### Work order
Match on the string "Vorgänge" in the entries below and return every matching line.
----- Exercise input -----
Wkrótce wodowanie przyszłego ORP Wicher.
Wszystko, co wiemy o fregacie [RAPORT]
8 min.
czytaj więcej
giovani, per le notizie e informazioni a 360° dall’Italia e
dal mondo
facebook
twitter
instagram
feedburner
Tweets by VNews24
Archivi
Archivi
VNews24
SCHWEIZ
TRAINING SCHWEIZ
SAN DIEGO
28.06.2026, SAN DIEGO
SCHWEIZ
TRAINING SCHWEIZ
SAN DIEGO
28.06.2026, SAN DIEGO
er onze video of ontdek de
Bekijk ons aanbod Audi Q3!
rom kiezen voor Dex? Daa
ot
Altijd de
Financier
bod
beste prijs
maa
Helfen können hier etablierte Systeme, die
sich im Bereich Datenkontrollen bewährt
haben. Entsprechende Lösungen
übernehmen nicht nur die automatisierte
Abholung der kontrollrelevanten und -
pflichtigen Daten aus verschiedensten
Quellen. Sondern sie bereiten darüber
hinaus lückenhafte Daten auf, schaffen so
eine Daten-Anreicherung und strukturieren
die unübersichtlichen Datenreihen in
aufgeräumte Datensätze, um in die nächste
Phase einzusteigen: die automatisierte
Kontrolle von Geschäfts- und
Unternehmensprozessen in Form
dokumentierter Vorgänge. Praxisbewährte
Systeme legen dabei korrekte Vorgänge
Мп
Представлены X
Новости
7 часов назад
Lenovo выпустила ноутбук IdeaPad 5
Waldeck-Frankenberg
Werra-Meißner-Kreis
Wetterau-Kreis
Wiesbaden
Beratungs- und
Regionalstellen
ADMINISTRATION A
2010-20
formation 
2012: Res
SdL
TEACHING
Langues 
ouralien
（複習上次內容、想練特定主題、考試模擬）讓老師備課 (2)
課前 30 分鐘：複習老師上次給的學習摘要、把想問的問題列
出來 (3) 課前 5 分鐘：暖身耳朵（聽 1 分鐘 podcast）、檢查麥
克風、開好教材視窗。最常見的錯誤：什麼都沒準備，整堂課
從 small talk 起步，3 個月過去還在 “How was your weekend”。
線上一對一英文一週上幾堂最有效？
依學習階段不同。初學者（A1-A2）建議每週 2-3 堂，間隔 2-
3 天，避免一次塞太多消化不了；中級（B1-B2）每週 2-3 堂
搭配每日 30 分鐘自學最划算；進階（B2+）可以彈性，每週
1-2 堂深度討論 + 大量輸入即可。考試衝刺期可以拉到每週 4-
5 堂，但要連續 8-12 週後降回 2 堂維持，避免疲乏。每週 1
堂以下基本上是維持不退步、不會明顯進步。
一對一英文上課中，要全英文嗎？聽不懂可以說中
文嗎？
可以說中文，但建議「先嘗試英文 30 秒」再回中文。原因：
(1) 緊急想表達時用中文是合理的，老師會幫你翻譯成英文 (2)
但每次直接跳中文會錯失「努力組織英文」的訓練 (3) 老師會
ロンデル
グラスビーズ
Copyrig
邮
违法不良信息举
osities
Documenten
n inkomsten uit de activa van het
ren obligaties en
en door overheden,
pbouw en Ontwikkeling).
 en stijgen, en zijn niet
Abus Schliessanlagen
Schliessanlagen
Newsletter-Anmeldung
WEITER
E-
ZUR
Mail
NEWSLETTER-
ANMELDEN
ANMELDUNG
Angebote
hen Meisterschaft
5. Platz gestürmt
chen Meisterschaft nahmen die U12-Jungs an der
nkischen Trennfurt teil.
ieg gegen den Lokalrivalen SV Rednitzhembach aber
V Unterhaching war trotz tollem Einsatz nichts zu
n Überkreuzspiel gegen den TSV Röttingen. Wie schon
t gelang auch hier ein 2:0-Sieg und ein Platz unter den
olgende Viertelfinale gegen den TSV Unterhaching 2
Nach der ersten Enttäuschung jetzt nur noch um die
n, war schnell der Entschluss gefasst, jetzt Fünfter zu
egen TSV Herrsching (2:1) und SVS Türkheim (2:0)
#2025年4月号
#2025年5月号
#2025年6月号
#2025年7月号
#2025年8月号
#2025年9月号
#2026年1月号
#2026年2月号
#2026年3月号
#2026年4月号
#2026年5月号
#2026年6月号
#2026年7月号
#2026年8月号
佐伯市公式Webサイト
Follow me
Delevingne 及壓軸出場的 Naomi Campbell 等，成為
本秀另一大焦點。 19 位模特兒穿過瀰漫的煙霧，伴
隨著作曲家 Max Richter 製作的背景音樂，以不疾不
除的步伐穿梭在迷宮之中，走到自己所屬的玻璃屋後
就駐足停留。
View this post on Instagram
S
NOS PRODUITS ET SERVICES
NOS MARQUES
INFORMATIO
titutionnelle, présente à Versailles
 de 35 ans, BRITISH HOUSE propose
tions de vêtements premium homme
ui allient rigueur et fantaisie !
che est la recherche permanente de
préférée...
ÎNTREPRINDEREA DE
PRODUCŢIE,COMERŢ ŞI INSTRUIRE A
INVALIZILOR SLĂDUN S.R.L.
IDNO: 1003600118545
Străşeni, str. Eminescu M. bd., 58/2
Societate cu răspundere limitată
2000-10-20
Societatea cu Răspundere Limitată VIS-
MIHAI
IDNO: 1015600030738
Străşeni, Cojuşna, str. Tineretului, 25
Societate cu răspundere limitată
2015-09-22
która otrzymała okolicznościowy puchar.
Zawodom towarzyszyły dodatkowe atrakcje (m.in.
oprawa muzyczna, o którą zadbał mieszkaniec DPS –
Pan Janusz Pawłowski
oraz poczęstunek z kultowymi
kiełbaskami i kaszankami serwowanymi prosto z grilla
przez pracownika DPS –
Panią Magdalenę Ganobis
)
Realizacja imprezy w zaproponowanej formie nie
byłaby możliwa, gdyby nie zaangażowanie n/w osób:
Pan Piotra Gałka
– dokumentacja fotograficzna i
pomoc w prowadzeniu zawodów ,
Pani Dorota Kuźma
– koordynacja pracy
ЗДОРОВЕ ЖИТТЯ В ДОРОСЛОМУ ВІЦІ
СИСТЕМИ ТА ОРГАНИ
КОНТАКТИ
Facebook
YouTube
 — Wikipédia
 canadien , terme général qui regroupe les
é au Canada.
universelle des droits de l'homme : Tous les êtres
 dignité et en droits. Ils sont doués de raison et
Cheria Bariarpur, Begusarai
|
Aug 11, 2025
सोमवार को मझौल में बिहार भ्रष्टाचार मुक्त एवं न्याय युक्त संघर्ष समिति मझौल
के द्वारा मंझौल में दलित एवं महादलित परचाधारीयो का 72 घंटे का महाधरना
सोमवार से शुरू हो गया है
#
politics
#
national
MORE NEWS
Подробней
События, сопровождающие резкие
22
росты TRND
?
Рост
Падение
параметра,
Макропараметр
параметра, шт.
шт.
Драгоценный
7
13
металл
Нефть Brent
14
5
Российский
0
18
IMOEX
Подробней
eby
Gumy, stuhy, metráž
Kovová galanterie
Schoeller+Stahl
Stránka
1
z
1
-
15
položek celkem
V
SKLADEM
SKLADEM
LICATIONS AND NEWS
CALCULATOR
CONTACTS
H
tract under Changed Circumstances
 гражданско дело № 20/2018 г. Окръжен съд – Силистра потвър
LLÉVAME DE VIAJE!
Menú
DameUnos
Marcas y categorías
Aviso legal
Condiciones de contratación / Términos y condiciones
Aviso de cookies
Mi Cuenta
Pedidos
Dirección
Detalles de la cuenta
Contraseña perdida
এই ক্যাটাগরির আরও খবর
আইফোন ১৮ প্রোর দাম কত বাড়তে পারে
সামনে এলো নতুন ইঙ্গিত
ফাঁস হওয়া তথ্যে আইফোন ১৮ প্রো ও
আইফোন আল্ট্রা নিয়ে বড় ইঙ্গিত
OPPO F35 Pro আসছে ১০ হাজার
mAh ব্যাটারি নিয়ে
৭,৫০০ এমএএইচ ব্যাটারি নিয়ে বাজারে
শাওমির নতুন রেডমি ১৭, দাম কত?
-----
### Result of this exercise
dokumentierter Vorgänge. Praxisbewährte
Systeme legen dabei korrekte Vorgänge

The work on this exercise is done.